Using rust structs to structure related data

// to define a struct
struct User {
    active: bool,
    username: String,
    email: String,
    sign_in_count: u64,
}
 
fn main() {
    // to create a new instance
    let mut user1 = User {
        email: String::from("someone@example.com"),
        username: String::from("someusername123"),
        active: true,
        sign_in_count: 1,
    };
 
    // use dot to get/set a value from a struct
    // to set a value, the entire struct must be mutable
    user1.email = String::from("anotheremail@example.com");
 
    let user2 = build_user(
        String::from("someone@example.com"),
        String::from("someusername123"),
    );
 
    // creating instances from other instances
    let user2 = User {
        email: String::from("another@example.com"),
        ..user1
    };
}
 
fn build_user(email: String, username: String) -> User {
    // shorthand syntax
    User {
        email,
        username,
        active: true,
        sign_in_count: 1,
    }
}

Tuple structs

fn main() {
    struct Color(i32, i32, i32);
    struct Point(i32, i32, i32);
 
    let black = Color(0, 0, 0);
    let origin = Point(0, 0, 0);
}

Unit-like structs without any fields

fn main() {
    // behave similarly to `()`
    // no need for `{` or `(`
    struct AlwaysEqual;
 
    let subject = AlwaysEqual;
}

Unit-like structs can be useful in situations in which you need to implement a trait on some type but don’t have any data that you want to store in the type itself.

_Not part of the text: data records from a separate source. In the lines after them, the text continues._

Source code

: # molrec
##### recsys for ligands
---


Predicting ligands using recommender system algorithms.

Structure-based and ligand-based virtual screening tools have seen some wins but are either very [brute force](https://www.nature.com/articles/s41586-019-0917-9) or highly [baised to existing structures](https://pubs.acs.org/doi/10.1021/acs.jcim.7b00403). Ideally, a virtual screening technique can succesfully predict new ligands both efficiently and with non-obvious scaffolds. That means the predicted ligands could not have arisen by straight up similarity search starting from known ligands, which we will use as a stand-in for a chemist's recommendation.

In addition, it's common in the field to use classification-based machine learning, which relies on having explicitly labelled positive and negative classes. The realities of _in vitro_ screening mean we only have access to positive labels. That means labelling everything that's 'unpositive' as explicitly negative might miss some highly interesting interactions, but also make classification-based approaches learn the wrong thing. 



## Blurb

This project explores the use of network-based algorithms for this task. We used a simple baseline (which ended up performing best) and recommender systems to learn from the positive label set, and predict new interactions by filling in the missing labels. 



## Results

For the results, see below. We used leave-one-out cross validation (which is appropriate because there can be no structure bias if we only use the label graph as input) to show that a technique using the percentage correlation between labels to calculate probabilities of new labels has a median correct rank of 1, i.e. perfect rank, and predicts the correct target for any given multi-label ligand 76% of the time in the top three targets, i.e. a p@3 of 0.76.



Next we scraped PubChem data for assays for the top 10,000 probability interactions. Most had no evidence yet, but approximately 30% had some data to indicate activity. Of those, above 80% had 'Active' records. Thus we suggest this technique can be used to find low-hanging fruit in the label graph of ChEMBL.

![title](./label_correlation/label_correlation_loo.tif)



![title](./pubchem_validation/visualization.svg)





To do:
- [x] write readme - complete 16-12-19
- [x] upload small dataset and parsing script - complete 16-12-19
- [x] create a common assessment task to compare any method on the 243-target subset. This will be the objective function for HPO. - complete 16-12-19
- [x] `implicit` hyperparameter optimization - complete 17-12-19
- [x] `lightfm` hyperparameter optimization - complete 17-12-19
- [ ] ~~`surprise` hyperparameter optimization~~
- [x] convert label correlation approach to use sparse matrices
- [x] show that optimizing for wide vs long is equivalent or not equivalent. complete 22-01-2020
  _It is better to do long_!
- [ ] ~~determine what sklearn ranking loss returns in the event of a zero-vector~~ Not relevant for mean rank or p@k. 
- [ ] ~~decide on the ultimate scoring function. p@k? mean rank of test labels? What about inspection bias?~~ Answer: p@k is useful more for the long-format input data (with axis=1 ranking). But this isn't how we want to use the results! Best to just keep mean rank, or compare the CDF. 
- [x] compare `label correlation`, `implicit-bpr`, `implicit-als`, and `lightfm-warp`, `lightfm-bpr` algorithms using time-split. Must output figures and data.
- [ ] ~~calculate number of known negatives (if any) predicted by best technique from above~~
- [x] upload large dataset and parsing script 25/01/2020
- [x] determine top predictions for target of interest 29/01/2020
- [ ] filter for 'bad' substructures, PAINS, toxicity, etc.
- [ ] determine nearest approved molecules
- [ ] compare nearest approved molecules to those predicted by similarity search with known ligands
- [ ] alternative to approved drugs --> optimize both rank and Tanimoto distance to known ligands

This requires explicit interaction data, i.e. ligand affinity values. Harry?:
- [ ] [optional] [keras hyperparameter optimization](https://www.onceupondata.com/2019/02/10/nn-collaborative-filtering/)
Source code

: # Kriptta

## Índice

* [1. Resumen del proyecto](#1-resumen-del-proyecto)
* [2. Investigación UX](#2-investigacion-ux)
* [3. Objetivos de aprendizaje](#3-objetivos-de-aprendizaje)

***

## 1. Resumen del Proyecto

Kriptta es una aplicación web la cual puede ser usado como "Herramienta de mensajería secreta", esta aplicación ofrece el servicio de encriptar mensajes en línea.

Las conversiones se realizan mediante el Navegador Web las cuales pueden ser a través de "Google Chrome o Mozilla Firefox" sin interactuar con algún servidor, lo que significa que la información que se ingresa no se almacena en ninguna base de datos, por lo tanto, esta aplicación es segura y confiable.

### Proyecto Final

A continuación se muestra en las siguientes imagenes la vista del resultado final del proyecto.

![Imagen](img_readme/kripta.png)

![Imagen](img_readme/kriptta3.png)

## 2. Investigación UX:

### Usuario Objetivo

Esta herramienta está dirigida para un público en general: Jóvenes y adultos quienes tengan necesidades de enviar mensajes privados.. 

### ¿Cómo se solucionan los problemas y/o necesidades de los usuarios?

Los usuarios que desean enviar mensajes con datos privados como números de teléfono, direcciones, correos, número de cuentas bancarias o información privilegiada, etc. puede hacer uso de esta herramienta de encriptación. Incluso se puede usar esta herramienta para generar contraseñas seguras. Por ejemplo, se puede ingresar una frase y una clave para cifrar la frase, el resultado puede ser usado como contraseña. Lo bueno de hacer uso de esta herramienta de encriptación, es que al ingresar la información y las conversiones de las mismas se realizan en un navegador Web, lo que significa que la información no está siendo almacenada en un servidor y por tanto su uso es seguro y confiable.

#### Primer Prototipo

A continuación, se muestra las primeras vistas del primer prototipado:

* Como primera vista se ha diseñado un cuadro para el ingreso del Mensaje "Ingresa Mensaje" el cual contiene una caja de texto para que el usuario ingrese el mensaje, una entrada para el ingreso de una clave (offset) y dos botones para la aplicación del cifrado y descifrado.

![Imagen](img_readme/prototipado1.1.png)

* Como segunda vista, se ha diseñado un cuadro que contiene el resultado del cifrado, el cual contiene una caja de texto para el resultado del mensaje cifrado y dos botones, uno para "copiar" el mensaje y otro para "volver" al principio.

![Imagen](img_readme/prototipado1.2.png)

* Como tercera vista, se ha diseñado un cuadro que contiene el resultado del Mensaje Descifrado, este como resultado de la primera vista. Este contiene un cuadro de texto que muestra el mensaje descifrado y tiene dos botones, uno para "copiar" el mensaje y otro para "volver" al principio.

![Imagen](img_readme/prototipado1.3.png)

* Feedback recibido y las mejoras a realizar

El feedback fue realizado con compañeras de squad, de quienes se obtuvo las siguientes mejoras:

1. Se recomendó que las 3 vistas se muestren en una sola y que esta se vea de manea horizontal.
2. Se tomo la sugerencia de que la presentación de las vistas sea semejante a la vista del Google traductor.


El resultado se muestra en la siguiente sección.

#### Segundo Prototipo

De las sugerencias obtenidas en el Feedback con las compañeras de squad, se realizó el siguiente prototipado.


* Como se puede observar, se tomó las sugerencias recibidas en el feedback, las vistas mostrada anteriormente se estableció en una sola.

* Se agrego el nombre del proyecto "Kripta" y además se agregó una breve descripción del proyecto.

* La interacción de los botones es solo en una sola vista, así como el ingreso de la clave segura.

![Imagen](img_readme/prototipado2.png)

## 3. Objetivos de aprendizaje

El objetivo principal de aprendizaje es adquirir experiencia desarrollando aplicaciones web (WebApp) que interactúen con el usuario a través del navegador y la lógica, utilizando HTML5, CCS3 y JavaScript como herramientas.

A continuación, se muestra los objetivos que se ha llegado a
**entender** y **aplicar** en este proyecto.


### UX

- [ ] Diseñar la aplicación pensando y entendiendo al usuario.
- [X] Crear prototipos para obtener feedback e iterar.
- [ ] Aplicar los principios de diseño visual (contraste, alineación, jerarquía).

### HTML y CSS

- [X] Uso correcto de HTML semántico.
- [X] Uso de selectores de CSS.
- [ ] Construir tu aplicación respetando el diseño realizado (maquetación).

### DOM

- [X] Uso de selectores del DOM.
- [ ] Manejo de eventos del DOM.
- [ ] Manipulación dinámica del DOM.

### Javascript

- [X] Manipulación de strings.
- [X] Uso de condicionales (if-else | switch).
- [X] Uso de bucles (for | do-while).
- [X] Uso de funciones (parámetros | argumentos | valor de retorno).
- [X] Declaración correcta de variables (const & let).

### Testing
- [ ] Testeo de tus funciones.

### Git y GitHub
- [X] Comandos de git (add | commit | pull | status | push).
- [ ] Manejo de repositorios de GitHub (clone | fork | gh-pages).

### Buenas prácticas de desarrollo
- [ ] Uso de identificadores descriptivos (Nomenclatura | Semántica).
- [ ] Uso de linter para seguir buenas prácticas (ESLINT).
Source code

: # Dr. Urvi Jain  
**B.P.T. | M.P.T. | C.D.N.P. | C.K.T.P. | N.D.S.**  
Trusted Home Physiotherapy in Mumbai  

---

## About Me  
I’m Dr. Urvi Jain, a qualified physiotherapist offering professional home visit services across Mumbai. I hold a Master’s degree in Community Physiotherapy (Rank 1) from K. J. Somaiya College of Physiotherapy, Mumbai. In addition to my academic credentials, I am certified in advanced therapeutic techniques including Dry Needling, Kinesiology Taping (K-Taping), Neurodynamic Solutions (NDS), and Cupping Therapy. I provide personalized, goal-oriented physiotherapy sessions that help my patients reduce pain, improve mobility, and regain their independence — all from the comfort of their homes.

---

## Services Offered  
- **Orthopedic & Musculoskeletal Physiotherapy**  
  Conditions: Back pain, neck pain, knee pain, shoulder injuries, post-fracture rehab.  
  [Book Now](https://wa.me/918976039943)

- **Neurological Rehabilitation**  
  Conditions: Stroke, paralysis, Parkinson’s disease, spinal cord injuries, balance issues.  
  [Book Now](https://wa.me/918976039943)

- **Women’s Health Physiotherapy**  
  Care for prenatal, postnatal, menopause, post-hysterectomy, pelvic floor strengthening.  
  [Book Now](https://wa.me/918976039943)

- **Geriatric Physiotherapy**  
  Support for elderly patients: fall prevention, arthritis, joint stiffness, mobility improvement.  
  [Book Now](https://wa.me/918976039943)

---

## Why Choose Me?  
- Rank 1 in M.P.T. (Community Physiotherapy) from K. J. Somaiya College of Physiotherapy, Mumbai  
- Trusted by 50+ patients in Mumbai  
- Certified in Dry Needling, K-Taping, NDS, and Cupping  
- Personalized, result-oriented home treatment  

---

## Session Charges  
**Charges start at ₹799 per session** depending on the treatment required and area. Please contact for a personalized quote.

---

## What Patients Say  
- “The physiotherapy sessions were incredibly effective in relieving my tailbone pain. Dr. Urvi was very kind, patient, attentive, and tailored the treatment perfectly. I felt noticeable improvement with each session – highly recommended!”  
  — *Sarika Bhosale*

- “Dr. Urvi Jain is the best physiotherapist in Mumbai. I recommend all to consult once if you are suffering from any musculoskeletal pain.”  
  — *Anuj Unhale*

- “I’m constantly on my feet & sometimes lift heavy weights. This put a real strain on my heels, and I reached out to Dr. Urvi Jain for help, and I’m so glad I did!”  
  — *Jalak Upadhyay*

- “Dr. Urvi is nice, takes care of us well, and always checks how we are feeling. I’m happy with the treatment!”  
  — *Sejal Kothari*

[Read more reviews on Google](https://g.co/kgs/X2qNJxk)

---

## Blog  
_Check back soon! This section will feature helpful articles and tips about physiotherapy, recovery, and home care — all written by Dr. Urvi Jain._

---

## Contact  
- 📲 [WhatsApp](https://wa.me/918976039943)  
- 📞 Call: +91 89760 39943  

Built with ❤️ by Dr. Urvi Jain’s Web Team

Adding useful functionality with derived traits

// adding the `Debug` trait for debug formatting
#[derive(Debug)]
struct Rectangle {
    width: u32,
    height: u32,
}
 
fn main() {
    let rect1 = Rectangle {
        width: 30,
        height: 50,
    };
 
    println!("rect1 is {:?}", rect1);
}

dbg! macro

The dbg! macro takes ownership of an expression, prints the file and line number of where that dbg! macro call occurs in your code along with the resulting value of that expression, and returns ownership of the value. Calling the dbg! macro prints to the standard error console stream (stderr), as opposed to println! which prints to the standard output console stream (stdout).

#[derive(Debug)]
struct Rectangle {
    width: u32,
    height: u32,
}
 
fn main() {
    let scale = 2;
    let rect1 = Rectangle {
        width: dbg!(30 * scale),
        height: 50,
    };
 
    dbg!(&rect1);
}

Method syntax

#[derive(Debug)]
struct Rectangle {
    width: u32,
    height: u32,
}
 
impl Rectangle {
    // `&self` is short for `self: &Self`
    fn area(&self) -> u32 {
        self.width * self.height
    }
}
 
fn main() {
    let rect1 = Rectangle {
        width: 30,
        height: 50,
    };
 
    println!(
        "The area of the rectangle is {} square pixels.",
        rect1.area()
    );
}

#[derive(Debug)]
struct Rectangle {
    width: u32,
    height: u32,
}
 
impl Rectangle {
    // associated function
    fn square(size: u32) -> Rectangle {
        Rectangle {
            width: size,
            height: size,
        }
    }
}
 
// each struct is allowed to have multiple `impl` blocks
// useful especially when dealing with generic types and traits
impl Rectangle {
    fn area(&self) -> u32 {
        self.width * self.height
    }
}
 
impl Rectangle {
    fn can_hold(&self, other: &Rectangle) -> bool {
        self.width > other.width && self.height > other.height
    }
}
fn main() {
    let sq = Rectangle::square(3);
}